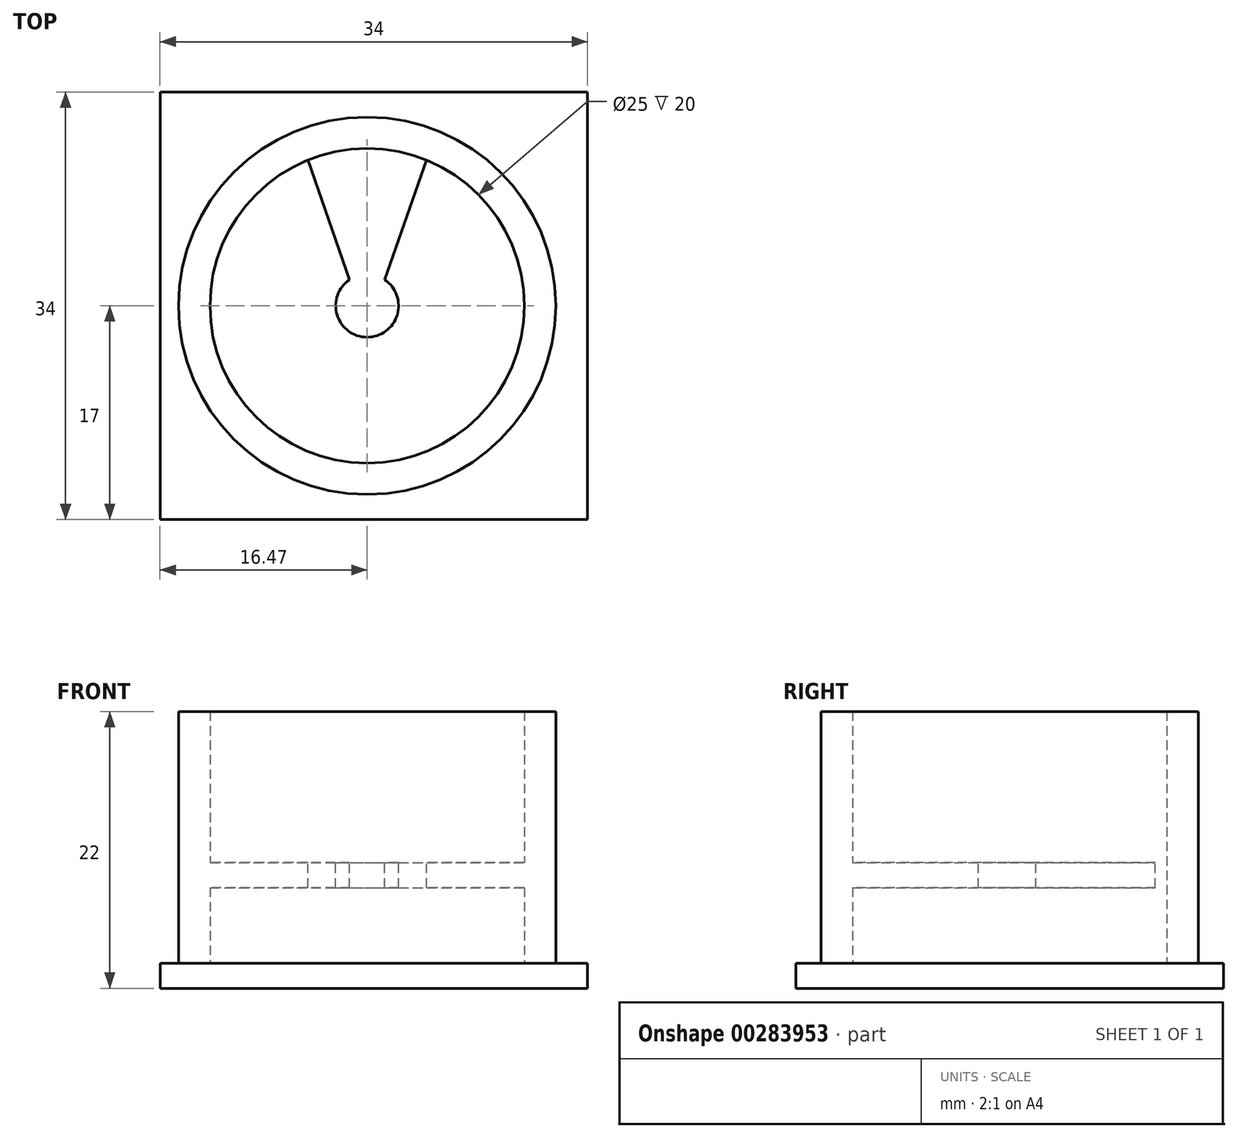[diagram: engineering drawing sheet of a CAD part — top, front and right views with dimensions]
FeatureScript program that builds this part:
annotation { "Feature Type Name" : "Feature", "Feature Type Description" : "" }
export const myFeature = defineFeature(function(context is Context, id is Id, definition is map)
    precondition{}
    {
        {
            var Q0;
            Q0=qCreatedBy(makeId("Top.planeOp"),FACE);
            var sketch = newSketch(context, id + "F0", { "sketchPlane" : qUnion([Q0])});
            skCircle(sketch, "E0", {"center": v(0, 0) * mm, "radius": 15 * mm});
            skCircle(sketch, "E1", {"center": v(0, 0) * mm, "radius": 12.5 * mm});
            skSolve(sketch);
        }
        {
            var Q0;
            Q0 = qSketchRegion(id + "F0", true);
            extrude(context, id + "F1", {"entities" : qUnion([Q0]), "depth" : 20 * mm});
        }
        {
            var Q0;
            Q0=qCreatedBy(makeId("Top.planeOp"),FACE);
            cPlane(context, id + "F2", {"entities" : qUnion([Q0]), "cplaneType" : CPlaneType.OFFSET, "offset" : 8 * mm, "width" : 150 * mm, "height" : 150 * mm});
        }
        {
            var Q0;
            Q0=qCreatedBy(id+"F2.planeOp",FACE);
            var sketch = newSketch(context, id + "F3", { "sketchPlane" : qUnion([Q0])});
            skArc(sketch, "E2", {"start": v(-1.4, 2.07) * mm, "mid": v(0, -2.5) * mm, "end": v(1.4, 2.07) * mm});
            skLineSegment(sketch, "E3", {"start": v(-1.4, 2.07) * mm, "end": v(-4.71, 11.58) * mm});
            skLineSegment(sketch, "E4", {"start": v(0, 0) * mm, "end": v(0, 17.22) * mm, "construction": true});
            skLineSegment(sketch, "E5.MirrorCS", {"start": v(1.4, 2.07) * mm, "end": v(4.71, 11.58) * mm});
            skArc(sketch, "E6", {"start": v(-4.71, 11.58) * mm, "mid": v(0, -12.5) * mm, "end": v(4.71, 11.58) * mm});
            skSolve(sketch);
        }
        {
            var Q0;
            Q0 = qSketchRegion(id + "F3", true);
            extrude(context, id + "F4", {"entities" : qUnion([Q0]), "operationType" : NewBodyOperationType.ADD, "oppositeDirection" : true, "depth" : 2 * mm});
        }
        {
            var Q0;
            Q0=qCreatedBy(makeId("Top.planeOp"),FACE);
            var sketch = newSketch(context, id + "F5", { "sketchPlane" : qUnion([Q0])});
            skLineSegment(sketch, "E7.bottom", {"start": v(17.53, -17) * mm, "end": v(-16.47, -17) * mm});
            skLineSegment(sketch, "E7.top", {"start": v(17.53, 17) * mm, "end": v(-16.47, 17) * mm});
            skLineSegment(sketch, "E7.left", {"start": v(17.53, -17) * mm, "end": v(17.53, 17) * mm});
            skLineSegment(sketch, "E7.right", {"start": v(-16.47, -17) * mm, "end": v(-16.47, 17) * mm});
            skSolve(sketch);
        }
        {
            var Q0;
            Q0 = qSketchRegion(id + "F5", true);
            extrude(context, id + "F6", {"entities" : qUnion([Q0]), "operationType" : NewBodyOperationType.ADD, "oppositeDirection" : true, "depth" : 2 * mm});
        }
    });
##############################
What to produce: List every line of the records that contains the word "extrude".

Complete answer:
            extrude(context, id + "F1", {"entities" : qUnion([Q0]), "depth" : 20 * mm});
            extrude(context, id + "F4", {"entities" : qUnion([Q0]), "operationType" : NewBodyOperationType.ADD, "oppositeDirection" : true, "depth" : 2 * mm});
            extrude(context, id + "F6", {"entities" : qUnion([Q0]), "operationType" : NewBodyOperationType.ADD, "oppositeDirection" : true, "depth" : 2 * mm});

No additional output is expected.